At Los Angeles Jewish Health, B'not Mitzvah to Remember
The great dramatist and author George Bernard Shaw famously declared that "Youth is wasted on the young." But Shaw clearly never met the residents of Los Angeles Jewish Health, whose incredible energy, dynamism, and desire to learn prove it's always a good time to engage in a journey of self-discovery.
Last month, four Los Angeles Jewish Health residents celebrated their b'not mitzvah. In a ceremony typically celebrated by 12 or 13 year olds, the 4 women stood in front of their community at Eisenberg Village to read from the Torah and offer their interpretations of its text, in the process honoring the faith of their forebearers and affirming their commitment to Jewish peoplehood.
For Casey Joseph, Judith Karon, Marcia Mass and Sue Solender, deciding to study for an adult bat mitzvah required a leap of faith on multiple levels.
"Whether you're a teenager or a woman somewhat past that, it takes a lot of courage to stand up in front of family and friends and chant words in an unfamiliar language, becoming links in a chain that extends all the way back to Mt. Sinai," says Rabbi Ron Goldberg, rabbi of Los Angeles Jewish Health's Eisenberg Village campus. "I am just thrilled for these women, whose determination and hard work were on display for everyone to see."
Rabbi Goldberg officiated at the ceremony, the outgrowth of an adult b'nai mitzvah program he put together with Chief Mission Officer for Los Angeles Jewish Health Rabbi Karen Bender. He says most female residents of Los Angeles Jewish Health never had the opportunity to read from the Torah as young adults—and that he and Rabbi Bender are thrilled to help them engage with Jewish liturgy and tradition.
"Today our female residents—who as girls may have been denied a chance to do what their male counterparts were doing—get to stand up and speak for themselves," Rabbi Goldberg says.
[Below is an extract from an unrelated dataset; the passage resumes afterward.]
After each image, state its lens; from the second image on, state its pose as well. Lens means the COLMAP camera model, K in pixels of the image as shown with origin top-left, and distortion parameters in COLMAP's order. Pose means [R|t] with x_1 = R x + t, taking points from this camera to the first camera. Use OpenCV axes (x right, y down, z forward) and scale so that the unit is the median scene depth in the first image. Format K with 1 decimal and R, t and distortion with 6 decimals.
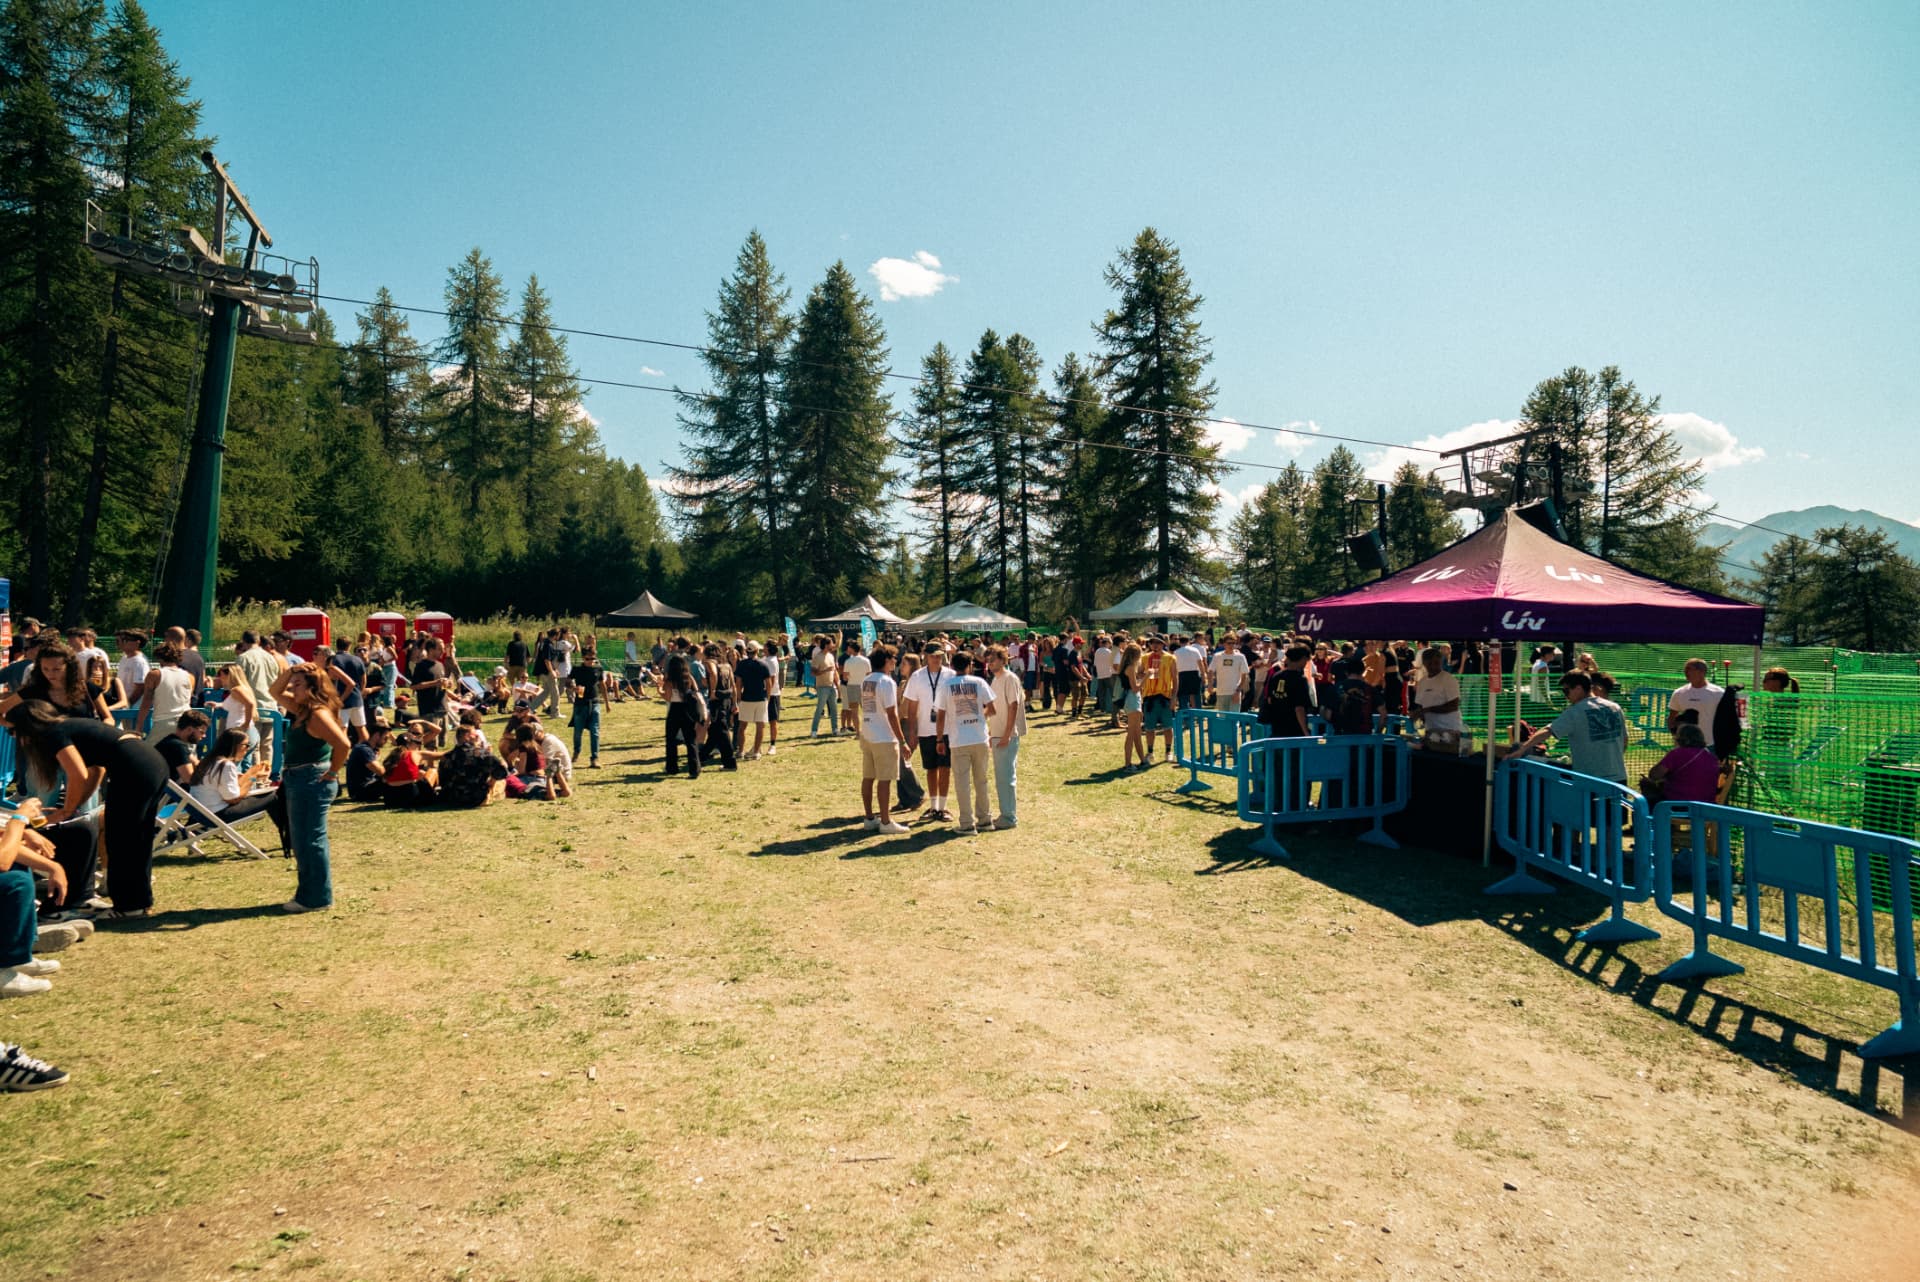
lens RADIAL K [[1144.1, 0, 954.7], [0, 1144.1, 645.8], [0, 0, 1]] dist [-0.058647, 0.042195]
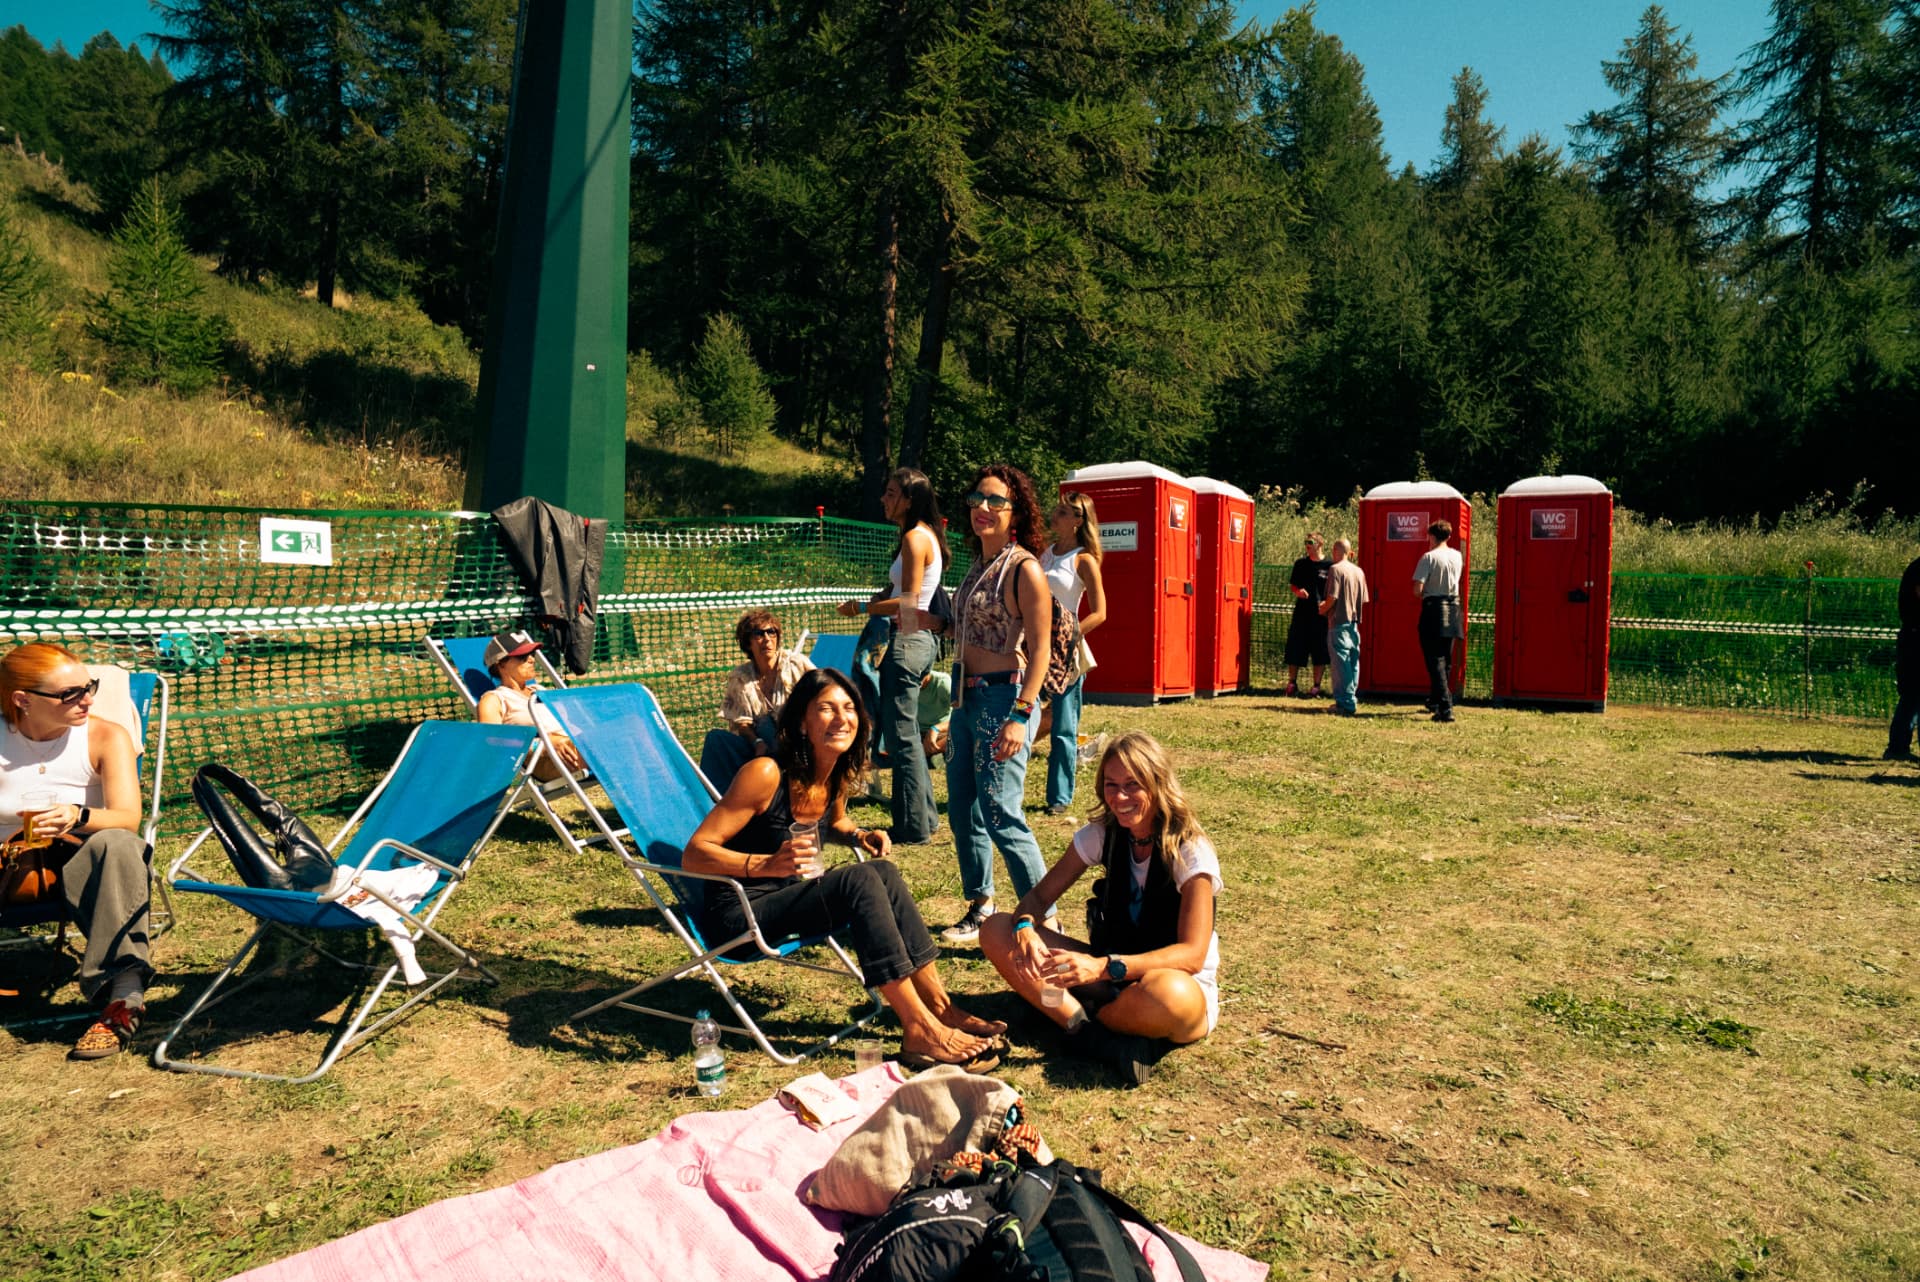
lens RADIAL K [[1144.1, 0, 962.2], [0, 1144.1, 637.1], [0, 0, 1]] dist [-0.058647, 0.042195]
pose [[0.472016, 0.034528, -0.880913, -0.187740], [-0.005963, 0.999335, 0.035974, 0.004517], [0.881570, -0.011727, 0.471908, 0.523186]]
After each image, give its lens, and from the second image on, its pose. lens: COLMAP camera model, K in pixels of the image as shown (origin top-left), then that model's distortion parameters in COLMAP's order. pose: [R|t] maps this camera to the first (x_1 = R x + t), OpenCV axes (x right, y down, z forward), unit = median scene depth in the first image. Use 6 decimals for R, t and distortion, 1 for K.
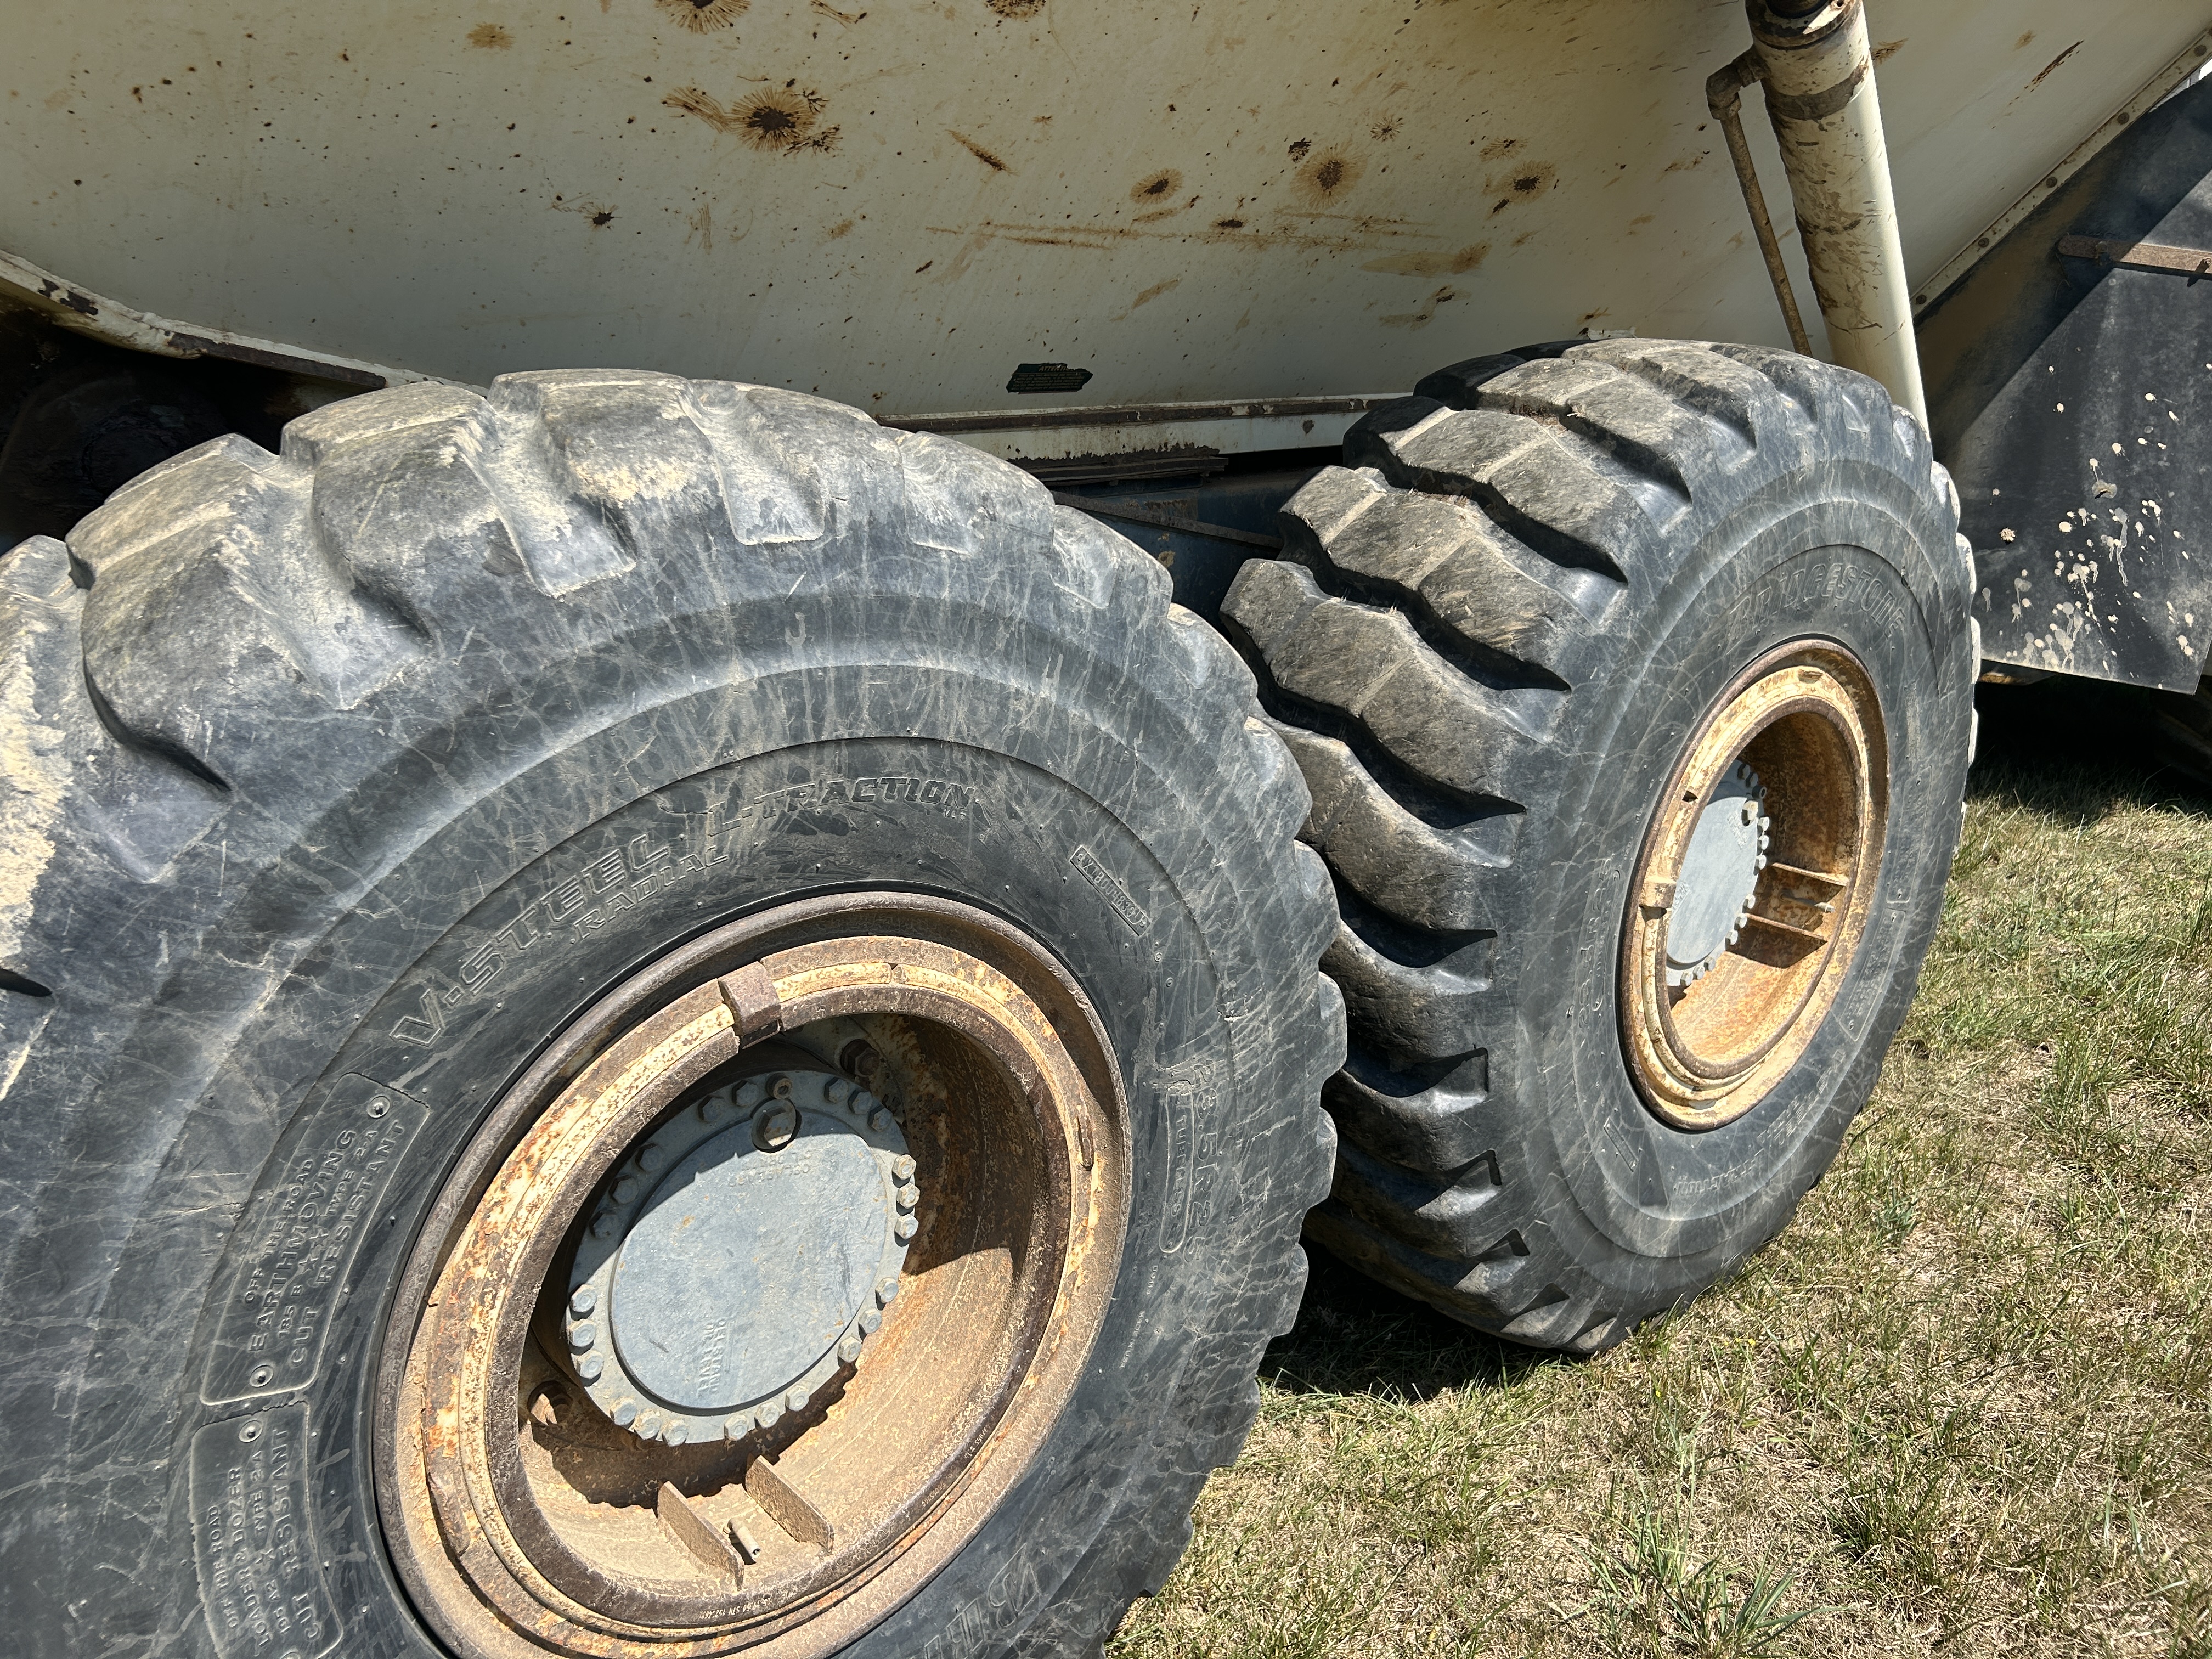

Making her own decisions about what she could do was particularly important to
Casey Joseph, 69, a native of Pittsburgh who moved to Los Angeles with her family
when she was 11. "I was always interested in learning about Judaism, but I was always
told ‘no' because it was something reserved for boys," she says. "I never stopped
thinking about it and knew it would be important for me to do at some point. Being
at Los Angeles Jewish Health, I realized now was my moment, and I reached out and
Sue Solender, 80, felt similarly. "When I was in grade school, the Jewish community in my hometown of Minneapolis built a Hebrew school, and I wanted to go, but my mother told me I couldn't," she says. "So, I waited and waited, and once I arrived at Los Angeles Jewish Health, I decided that, if they ever had an adult bat mitzvah study group, that would be a sign."
For Marcia Mass, 81, the bat mitzvah was a chance to connect with her roots. "My parents moved out to Los Angeles to get away from the orthodoxy of my father's family, so they were not religious, and we never did anything special to mark the holidays," she recalls. "When I had my own daughters, I decided it was important for them to be raised as Jews and to learn about their culture, and both of them had bat mitzvahs."
Yet, Marcia never fully explored her own Judaism, and Los Angeles Jewish Health opened her up to the possibility. "I studied hard, and I'm so thrilled it came together and that I was able to share it with three other strong women," she says. "It was a marvelous experience."
This was the second adult bat mitzvah for Judith Karon, 83. In 1995, she studied with her rabbi in Duluth, Minnesota, and took advantage of the bat mitzvah event as an occasion to have a family reunion. "People came from all over the country, and I did the whole thing: Torah reading, haftorah, big party with music. It was special. But this time, at Los Angeles Jewish Health, it was much more spiritually significant to me," Judith says.
"Part of what was so wonderful was that the four of us developed a closeness as we learned and prepared together," she continues. "Also, when I got up in front of the congregation, I saw the place was packed, and I was just blown away. All of our friends were there, and our fellow residents, and the staff, and even the chairman of the board of directors and the CEO."
During the ceremony, Los Angeles Jewish Health CEO and President Dale Surowitz presented the b'not mitzvah with Kiddush cups; Andrew Berman, chairman of Los Angeles Jewish Health's board, handed out commemorative certificates to mark the occasion. Their presence was just one of the many things that made the warmth and excitement in the room that day palpable, Judith says. "There was just this incredible sense of community. You really had to be there to experience it!"